Leader Init
LEADER_INIT - start recording the Log Publication, ask ClusteredService to Subscribe to it
On Entry¶
Enters from LEADER_REPLAY, where, if it needed to, the Consensus Module replayed (processed) the Log up to the end of the Recording. The Clustered Service will have started doing the same, and may not have finished.
Description¶
In this state, the leader asks its Archive to start recording the Log Publication (created in LEADER_LOG_REPLICATION), either by appending to the end of the existing Log Recording, or creating a new one if there isn't one. It asks the Clustered Service to Subscribe to the Log Publication too, and waits for it to ack that it has done so. If there is an existing Log Recording, the Clustered Service may still be replaying and processing messages from it, from an Archive Replay Publication. If so, it will complete that and disconnect from the Archive Replay Publication, before subscribing to the live Log Publication.
Consensus Module¶
The Election asks the ConsensusModuleAgent to
join the Log as leader
(there's a different method for the follower). It passes it the Election's logSessionId
, which is the sessionId
of the Log Publication created in LEADER_LOG_REPLICATION. This is the session in the Log Publication that the
Archive needs to start appending to the Log Recording (there is only one session - this is just extra security).
Joining as leader does the following:
- It asks the Archive to start recording the Log Publication. If the RecordingLog has no record of an existing
recording, the Consensus Module sends a StartRecordingRequest2 to start a new Recording. If there is an existing
recording, it sends an ExtendRecordingRequest2 to start recording at the end of it. The Consensus Module passes it
the Log channel, logStreamId (100) and
logSessionId
. It also specifies SourceLocation.LOCAL, as it is on the sending end of a UDP channel and can read from the sending log buffer directly, rather than round-tripping the Log over UDP to record it (the Archive will use a Spy subscription). - When the Archive has set up the Recording, it creates a RecordingPos (
rec-pos
) Counter. It embeds thelogSessionId
in the Counter's label - The Consensus Module waits for the RecordingPos counter to exist, looking for one with
logSessionId
in the label. It creates a read-only view of the Counter, which it refers to as the AppendPosition Counter in the Consensus Module (AppendPosition isrec-pos
) - The Consensus Module then waits for the Services to become ready.

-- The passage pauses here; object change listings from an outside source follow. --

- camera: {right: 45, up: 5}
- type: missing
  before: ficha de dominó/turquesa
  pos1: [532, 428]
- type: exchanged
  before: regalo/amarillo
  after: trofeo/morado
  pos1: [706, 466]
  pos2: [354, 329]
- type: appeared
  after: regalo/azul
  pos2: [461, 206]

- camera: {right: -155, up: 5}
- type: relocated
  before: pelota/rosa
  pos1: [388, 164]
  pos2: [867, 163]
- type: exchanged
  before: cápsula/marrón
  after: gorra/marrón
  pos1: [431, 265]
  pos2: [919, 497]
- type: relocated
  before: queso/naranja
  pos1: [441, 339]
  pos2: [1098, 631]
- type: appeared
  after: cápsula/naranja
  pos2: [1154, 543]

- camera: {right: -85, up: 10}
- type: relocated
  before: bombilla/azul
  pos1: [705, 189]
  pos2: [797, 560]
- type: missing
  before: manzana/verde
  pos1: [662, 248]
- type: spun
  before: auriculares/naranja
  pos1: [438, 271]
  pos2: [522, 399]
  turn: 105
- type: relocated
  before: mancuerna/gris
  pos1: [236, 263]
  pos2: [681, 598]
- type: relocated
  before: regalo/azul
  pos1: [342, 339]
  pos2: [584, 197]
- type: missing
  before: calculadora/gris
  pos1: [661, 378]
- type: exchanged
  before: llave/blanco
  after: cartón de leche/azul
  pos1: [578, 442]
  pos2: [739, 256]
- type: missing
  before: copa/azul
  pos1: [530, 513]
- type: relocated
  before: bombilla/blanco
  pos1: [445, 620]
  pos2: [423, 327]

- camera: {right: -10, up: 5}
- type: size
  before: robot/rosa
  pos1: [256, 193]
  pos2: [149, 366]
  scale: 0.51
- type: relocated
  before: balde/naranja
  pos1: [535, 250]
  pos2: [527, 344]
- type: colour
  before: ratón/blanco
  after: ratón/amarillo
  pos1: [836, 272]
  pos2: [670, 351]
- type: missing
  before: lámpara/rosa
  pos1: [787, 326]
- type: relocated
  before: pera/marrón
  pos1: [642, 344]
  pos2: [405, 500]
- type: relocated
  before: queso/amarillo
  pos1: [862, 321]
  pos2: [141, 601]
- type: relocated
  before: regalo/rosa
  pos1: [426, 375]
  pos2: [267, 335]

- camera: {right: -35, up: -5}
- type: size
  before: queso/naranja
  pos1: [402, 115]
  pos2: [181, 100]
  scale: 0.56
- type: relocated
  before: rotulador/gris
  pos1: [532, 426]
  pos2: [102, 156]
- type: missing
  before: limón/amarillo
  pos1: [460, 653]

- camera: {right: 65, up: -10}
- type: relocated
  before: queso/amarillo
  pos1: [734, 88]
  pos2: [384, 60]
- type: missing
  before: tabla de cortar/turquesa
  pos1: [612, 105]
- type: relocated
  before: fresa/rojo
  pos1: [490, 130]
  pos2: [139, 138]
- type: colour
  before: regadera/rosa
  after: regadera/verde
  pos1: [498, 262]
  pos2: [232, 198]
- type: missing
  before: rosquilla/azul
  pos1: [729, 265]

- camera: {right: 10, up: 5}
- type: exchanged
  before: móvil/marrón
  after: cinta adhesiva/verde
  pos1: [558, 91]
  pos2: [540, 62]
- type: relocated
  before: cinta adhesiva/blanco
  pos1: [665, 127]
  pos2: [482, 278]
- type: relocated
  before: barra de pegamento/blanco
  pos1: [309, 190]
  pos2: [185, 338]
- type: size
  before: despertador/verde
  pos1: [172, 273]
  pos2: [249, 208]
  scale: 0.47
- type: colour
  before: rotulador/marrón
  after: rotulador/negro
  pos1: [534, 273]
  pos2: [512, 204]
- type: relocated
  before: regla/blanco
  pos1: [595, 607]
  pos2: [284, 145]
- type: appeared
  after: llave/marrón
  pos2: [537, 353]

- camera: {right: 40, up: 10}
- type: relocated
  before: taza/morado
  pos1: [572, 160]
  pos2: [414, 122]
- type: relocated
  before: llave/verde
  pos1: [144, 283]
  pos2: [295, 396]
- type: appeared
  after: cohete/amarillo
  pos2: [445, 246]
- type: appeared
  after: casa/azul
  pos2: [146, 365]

This involves sending a JoinLog to the Clustered Service, to get it to subscribe
to the Log Publication, starting from
logPosition
. At this point,logPosition
is appendPosition, which is the end of the Log, which is also where the new Log Recording starts. Unlike when replaying the Log in LEADER_REPLAY, there is nomaxLogPosition
. The Consensus Module then waits for a ServiceAck from the Clustered Service to say it has subscribed to the Log and is at the startPosition.
Note that the leader Consensus Module does not subscribe to the Log itself, only the Clustered Service. This is different than in LEADER_REPLAY, where both the leader Consensus Module and Clustered Service replayed the Log Recording. For the live Log, the leader Consensus Module is what appends to the Log - it processes messages as it appends them to the Log. This doesn't require consensus, as the 'processing' done by the Consensus Module is just client session tracking - it maintains the client connections.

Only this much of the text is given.